I opened the tattered screen door for Hoffman and followed him into a foyer heavy with dark wood. “Let me go first,” I whispered. He nodded. “Which way?” Hoffman pointed to a corridor. I took it, and as we moved on I realized we were spared the worst of the smoke because the fire had started on an upper floor. A large dining room with more wood—wainscoting, long tables—met us halfway. Then a kitchen with wooden countertops and wooden cabinets. In the middle of the room was an island with three-inch butcher block. The fire was going to have a real blast when it discovered the first floor.
“They’re in the pantry,” Hoffman whispered, pointing. Past the kitchen island, where someone had been chopping scallions, stood an open door to a room wit
h white shelves and neatly stacked jars. I took a step toward it.
That’s when the kitchen screen door opened. Bad Lipstick and two buddies: the cowboy and the cane cutter, both of whom had seemingly not changed a fragment of their attire since our rendezvous in Japantown. This time, I noticed, Bad Lipstick was playing it safe. In addition to her usual little switchblade, she carried a handgun.

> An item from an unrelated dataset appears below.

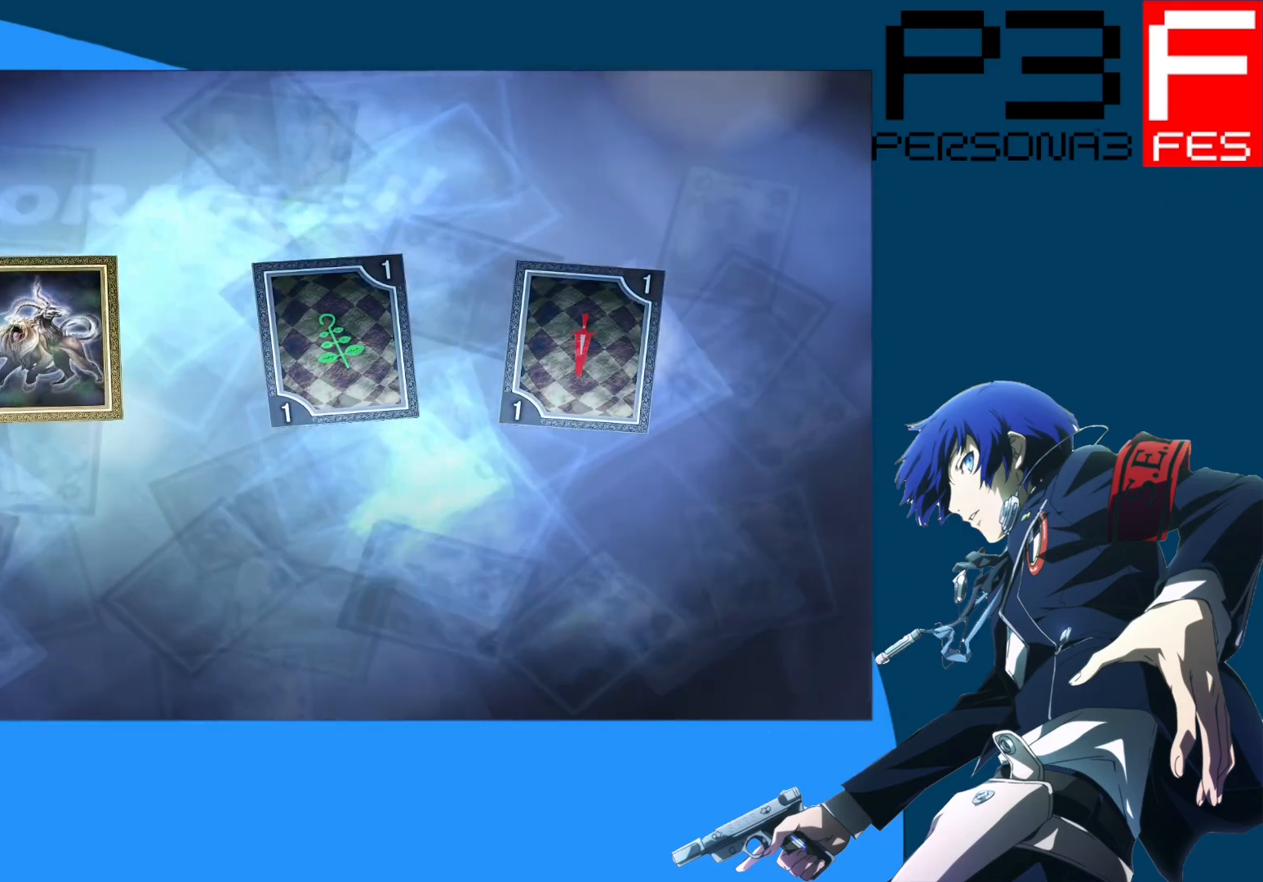
{"buttons": [], "left_stick": "center", "right_stick": "center", "events": [[133, "A", "down"], [333, "A", "up"]]}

I pushed Hoffman down toward the floor so that the kitchen island stood between him and the Fish. “Hey,” I said to the girl.
She smiled. Both the gun and the blade hung by her sides, relaxed. “Hey,” she replied.
“Nice of you guys to show up,” I said.
“Wouldn’t miss it for the world.”
I considered her easy posture. Her two sidekicks seemed to have no interest in talking, but they were eyeing me and the kitchen island like a pair of cats drooling at the canary cage. “I’ve gotta hand it to you,” I said to her. “You really know how to hold a grudge.”
“I’m only in it for the cash,” she said pertly. “You’re worth a lot more than my last kill, only five thou.”
“Oh, was that someone else who managed to leave you scrambling on the subway?”
She didn’t bite. Her smile widened. “I’m just glad I was the one to find you,” she said. “Everyone else is scoring low in the barn.”
“Yeah, we heard,” I said, looking past her at the door. “But they’re still looking to score high.”
This time she did bite. She glanced over her shoulder at the screen door and I threw the knife I’d taken from the counter. It hit her in the ribs. She flailed as she fell, shooting the automatic with no aim at all. The two men stepped forward, but I had already swung onto the island and caught the cowboy in the neck with the full force of my right foot. The cane cutter had more lead time and he used it. He raised the machete and brought it down toward me hard, and I rolled away, letting it thwack into the wooden butcher block. I swear I felt the breeze on my back.